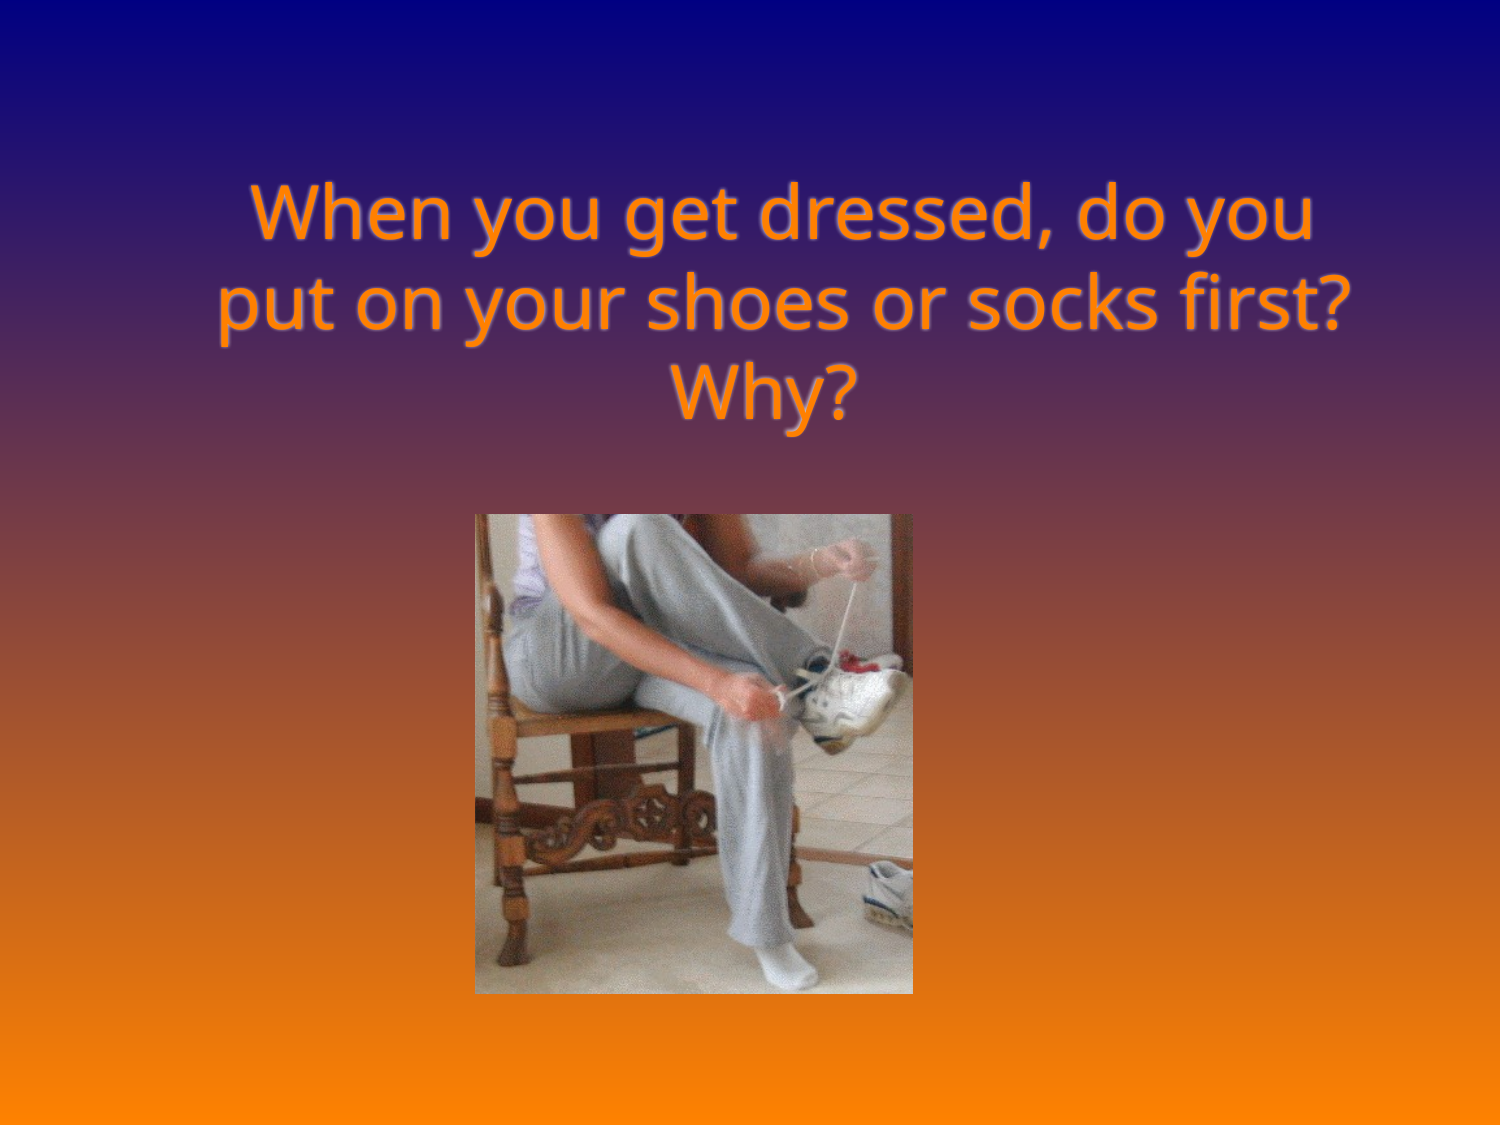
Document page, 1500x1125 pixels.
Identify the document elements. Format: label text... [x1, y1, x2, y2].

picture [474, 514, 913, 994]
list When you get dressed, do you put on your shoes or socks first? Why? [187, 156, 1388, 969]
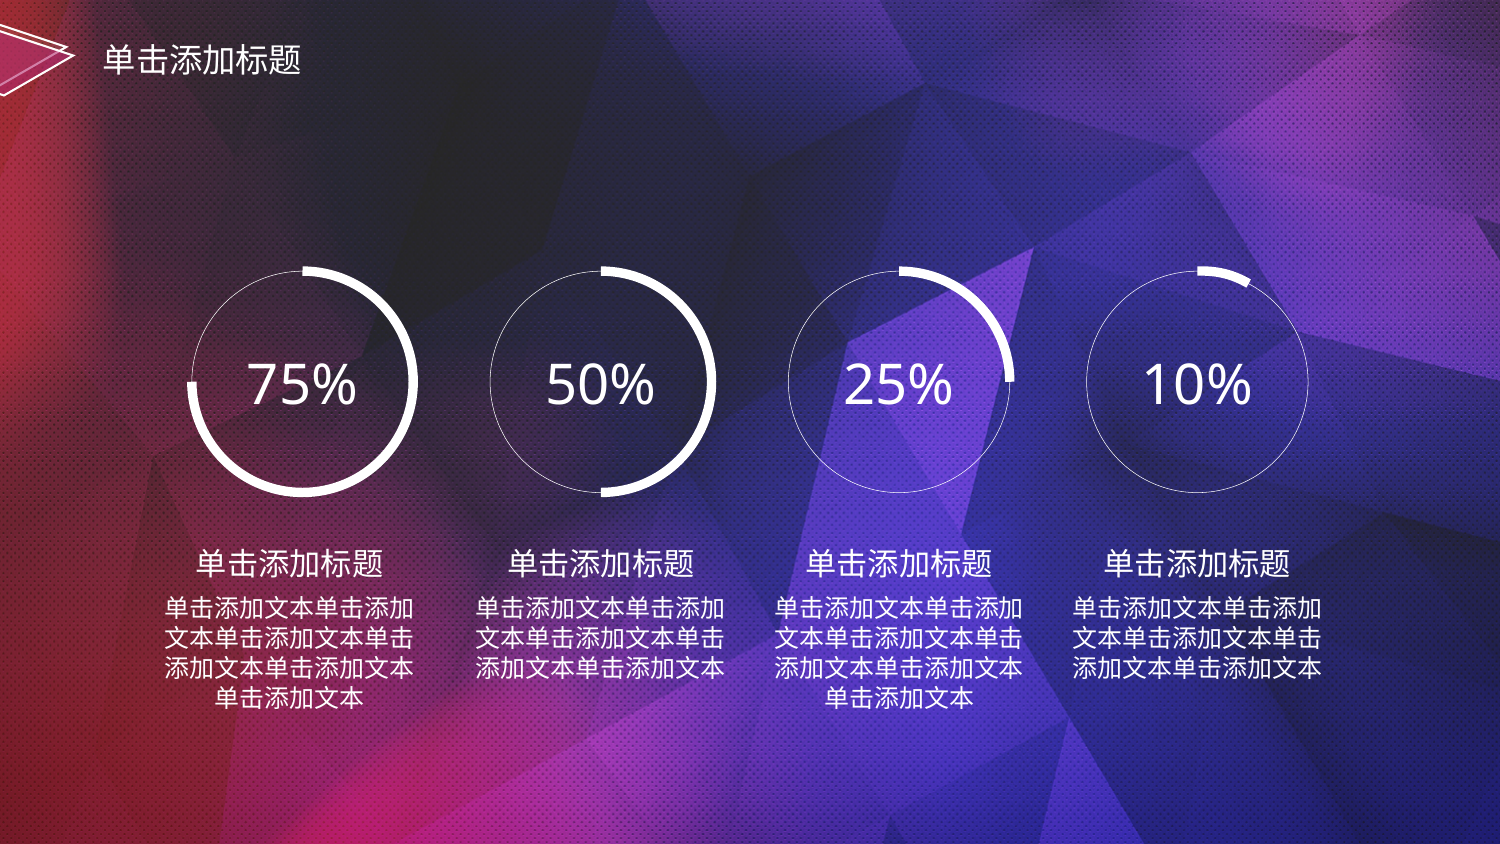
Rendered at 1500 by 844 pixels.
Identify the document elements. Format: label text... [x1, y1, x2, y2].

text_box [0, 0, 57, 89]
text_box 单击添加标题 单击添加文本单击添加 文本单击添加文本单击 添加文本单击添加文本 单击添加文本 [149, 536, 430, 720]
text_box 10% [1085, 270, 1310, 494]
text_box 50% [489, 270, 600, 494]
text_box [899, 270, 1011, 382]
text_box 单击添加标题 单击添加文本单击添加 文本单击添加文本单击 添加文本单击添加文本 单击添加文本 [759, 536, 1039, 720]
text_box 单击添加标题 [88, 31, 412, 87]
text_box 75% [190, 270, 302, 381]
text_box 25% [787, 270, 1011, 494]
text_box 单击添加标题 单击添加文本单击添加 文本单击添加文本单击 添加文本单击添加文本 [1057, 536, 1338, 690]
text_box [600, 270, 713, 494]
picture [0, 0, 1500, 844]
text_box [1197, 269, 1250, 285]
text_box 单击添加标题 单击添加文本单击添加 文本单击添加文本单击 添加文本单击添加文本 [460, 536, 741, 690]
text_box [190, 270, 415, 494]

* * *

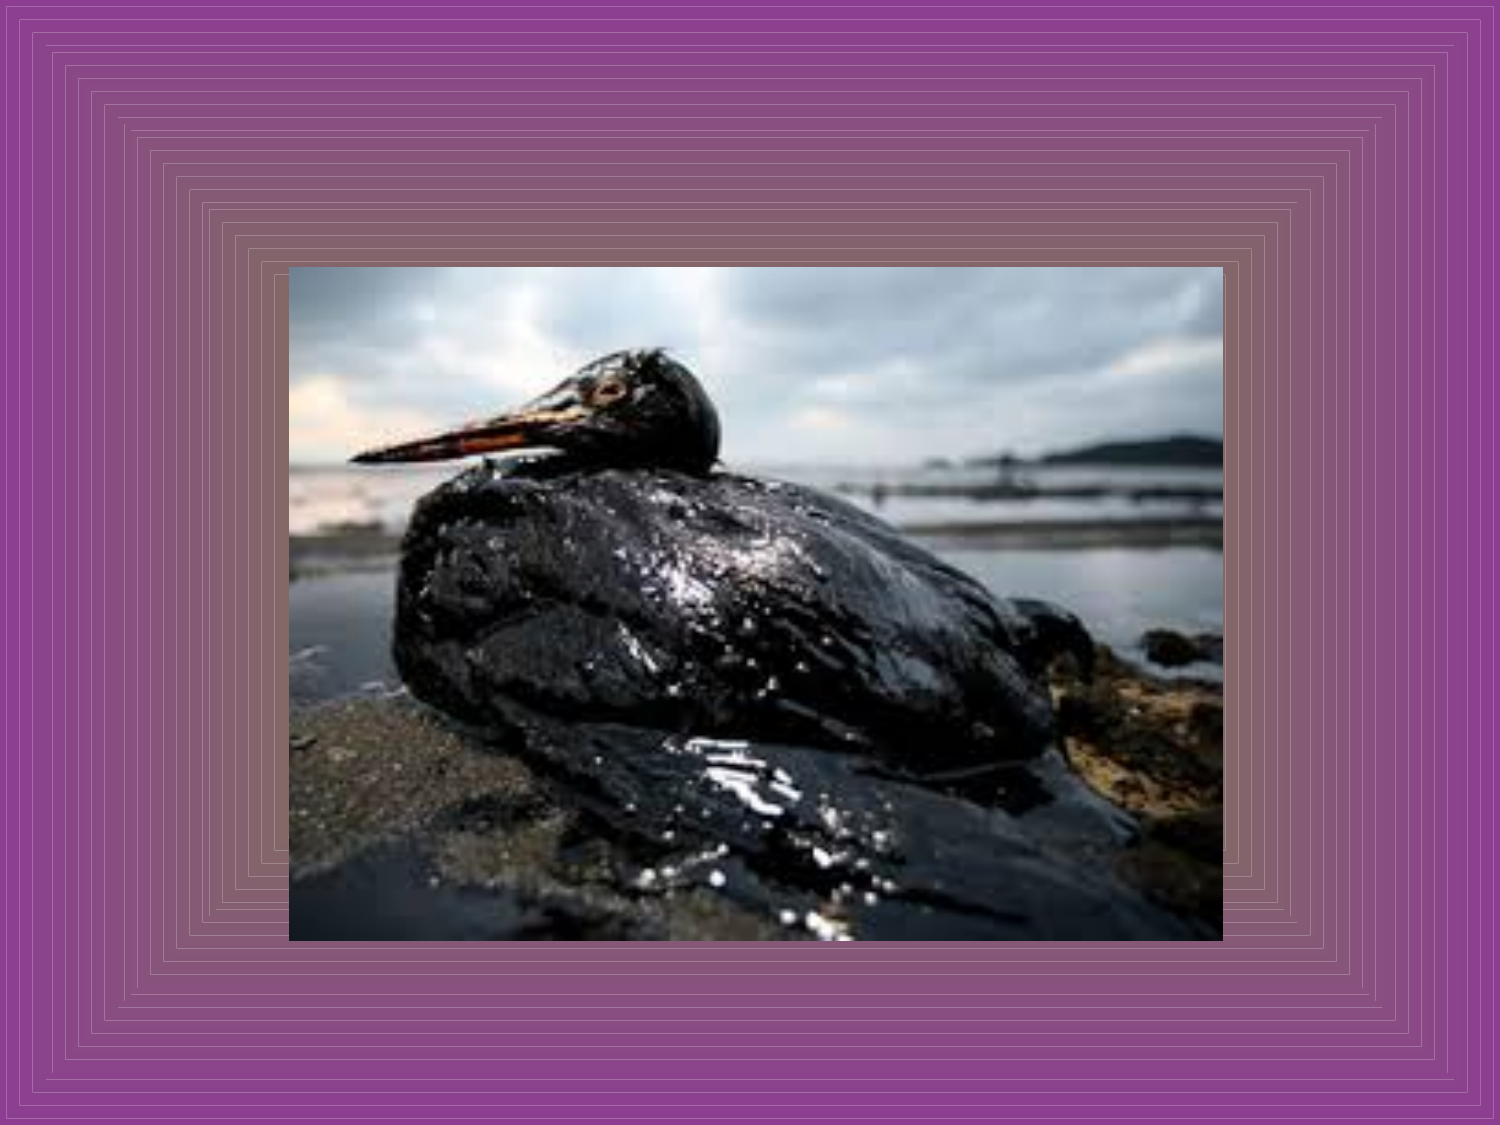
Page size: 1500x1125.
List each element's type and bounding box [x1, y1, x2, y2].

--

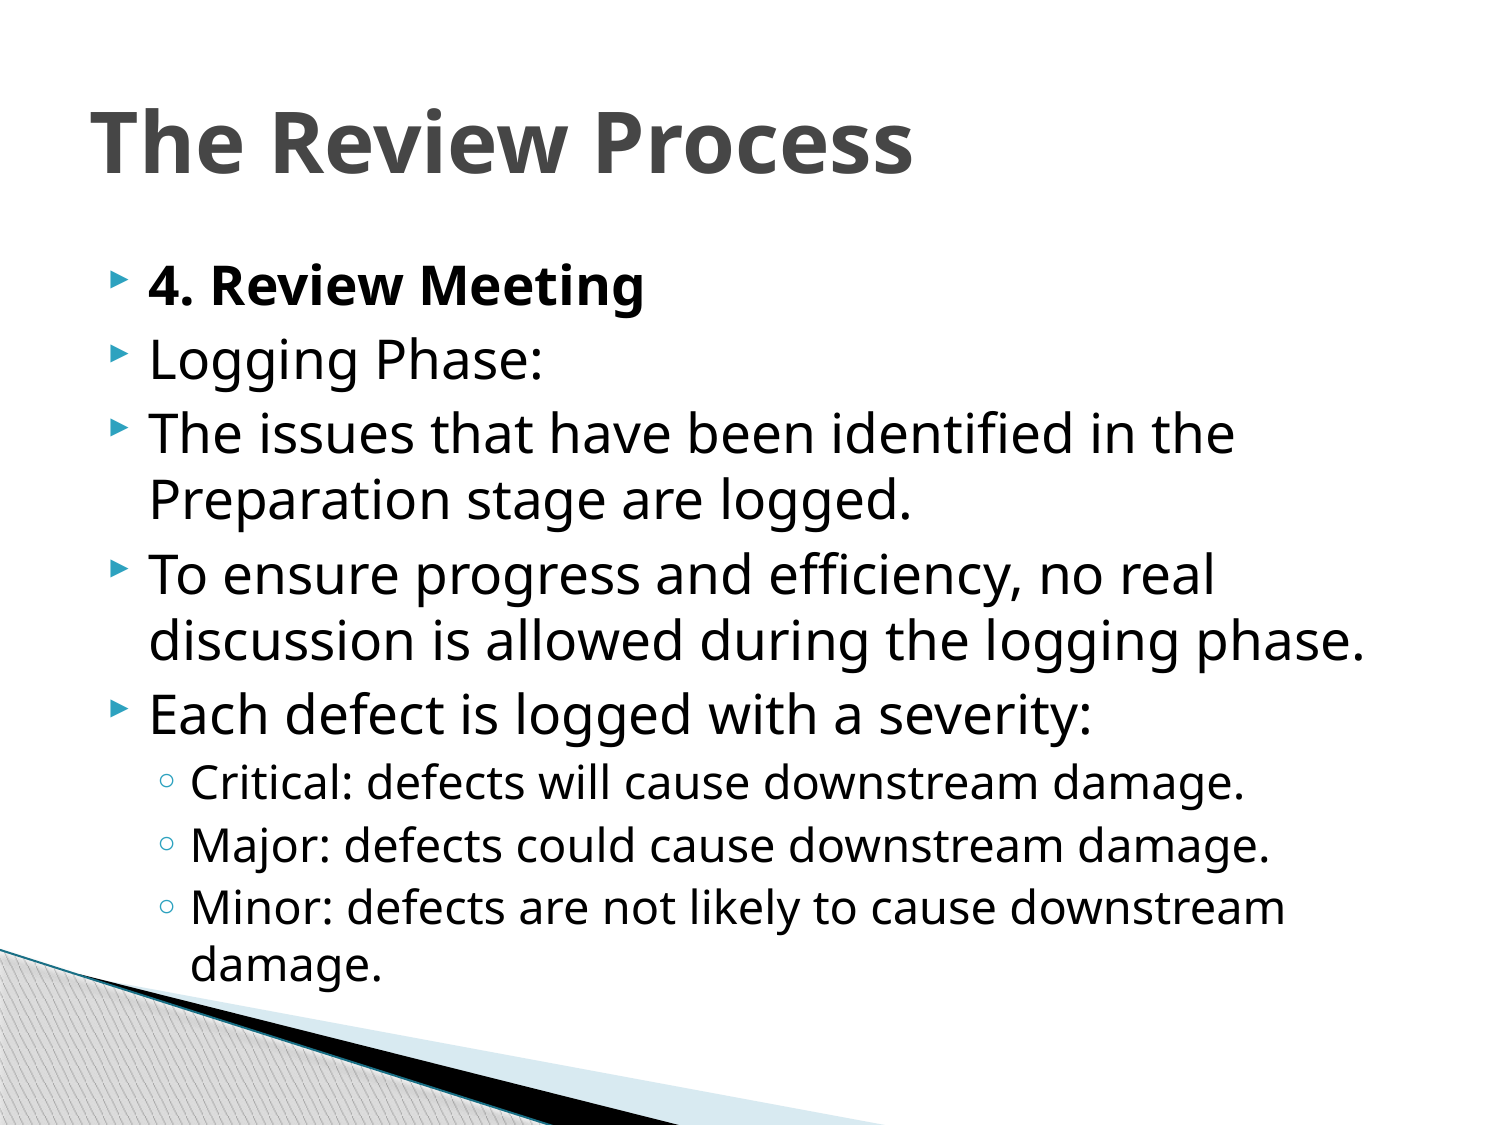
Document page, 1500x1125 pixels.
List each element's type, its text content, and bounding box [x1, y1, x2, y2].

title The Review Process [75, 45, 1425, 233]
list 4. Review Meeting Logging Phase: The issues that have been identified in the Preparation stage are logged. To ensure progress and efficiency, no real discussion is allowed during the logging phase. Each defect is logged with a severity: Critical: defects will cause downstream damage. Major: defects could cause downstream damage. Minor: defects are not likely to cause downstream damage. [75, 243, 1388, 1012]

• [What you should do] Retype exactly the span of lines from the one with "Page size: 1500x1125." through the one with "List each element's type and"; include both ends and omit the rest of the material.

• [Completed exercise]
Page size: 1500x1125.
List each element's type and bounding box [x1, y1, x2, y2].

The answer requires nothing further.